_What is needed_
Look below. Copy each line that has "induced" in it.

[Saved data entries]
========
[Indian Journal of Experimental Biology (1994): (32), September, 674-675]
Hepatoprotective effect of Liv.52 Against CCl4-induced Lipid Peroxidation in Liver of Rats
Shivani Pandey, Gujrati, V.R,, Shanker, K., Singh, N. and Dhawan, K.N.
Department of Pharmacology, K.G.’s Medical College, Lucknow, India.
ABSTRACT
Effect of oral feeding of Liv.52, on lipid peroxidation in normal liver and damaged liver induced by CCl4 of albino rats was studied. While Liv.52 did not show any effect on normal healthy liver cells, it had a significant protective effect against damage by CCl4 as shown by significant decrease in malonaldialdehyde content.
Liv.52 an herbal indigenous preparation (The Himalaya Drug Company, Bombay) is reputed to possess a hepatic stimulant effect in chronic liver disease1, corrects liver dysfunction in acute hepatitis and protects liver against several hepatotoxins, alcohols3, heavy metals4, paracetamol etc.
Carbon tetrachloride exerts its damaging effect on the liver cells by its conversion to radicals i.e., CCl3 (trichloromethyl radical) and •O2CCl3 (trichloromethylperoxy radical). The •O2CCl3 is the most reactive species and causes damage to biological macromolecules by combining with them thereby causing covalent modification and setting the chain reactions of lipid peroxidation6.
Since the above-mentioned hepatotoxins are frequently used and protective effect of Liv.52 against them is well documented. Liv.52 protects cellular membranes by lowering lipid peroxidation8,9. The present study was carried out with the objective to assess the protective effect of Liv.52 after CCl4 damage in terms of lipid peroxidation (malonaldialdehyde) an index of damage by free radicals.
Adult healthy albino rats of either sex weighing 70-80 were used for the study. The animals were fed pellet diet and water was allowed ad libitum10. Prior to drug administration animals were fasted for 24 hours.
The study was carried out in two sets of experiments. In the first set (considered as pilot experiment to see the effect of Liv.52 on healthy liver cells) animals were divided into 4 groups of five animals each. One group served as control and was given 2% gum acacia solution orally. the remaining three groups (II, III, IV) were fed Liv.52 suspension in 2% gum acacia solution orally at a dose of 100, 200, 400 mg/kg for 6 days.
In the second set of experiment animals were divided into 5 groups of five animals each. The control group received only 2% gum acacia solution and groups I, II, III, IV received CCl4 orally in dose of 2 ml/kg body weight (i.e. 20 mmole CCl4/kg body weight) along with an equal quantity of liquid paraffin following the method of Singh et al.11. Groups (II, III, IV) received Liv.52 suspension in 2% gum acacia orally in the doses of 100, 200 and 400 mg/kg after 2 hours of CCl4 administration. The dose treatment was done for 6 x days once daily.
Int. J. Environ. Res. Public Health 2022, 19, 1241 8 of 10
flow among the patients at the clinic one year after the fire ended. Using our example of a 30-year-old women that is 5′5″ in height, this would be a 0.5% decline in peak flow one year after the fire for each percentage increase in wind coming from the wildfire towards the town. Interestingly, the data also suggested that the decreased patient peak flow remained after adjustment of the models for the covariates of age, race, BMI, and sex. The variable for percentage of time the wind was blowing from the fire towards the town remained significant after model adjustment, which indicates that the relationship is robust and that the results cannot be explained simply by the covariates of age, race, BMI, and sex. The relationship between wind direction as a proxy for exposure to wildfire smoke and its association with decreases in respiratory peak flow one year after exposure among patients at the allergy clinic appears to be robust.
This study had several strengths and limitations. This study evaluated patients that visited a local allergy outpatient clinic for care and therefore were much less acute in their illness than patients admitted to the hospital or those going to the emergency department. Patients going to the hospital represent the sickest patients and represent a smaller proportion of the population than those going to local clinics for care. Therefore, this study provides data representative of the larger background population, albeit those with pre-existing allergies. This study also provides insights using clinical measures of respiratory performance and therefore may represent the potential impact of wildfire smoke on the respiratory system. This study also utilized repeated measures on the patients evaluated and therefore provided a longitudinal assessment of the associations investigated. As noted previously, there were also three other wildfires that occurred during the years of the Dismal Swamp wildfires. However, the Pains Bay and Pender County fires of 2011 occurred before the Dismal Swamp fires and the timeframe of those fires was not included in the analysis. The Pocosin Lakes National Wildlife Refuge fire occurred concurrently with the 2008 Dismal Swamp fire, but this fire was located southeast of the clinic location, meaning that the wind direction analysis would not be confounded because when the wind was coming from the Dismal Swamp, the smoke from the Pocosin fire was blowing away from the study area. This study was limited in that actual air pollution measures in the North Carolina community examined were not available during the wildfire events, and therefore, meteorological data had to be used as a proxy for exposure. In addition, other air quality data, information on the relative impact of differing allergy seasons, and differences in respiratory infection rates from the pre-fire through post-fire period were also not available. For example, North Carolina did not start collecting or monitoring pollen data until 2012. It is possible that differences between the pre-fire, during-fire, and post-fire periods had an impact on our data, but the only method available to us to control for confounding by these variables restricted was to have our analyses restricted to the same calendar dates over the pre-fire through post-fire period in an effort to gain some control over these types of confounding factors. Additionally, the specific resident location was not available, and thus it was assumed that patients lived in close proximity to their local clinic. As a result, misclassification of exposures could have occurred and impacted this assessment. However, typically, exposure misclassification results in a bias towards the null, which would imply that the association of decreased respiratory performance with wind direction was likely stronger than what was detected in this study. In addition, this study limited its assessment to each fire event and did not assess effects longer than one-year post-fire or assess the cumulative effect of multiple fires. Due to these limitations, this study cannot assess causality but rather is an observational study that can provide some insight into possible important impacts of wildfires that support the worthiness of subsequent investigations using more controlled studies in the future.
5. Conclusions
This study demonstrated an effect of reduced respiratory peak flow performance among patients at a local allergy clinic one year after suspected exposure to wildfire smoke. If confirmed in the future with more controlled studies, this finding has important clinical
========
_Finished task_
Hepatoprotective effect of Liv.52 Against CCl4-induced Lipid Peroxidation in Liver of Rats
Effect of oral feeding of Liv.52, on lipid peroxidation in normal liver and damaged liver induced by CCl4 of albino rats was studied. While Liv.52 did not show any effect on normal healthy liver cells, it had a significant protective effect against damage by CCl4 as shown by significant decrease in malonaldialdehyde content.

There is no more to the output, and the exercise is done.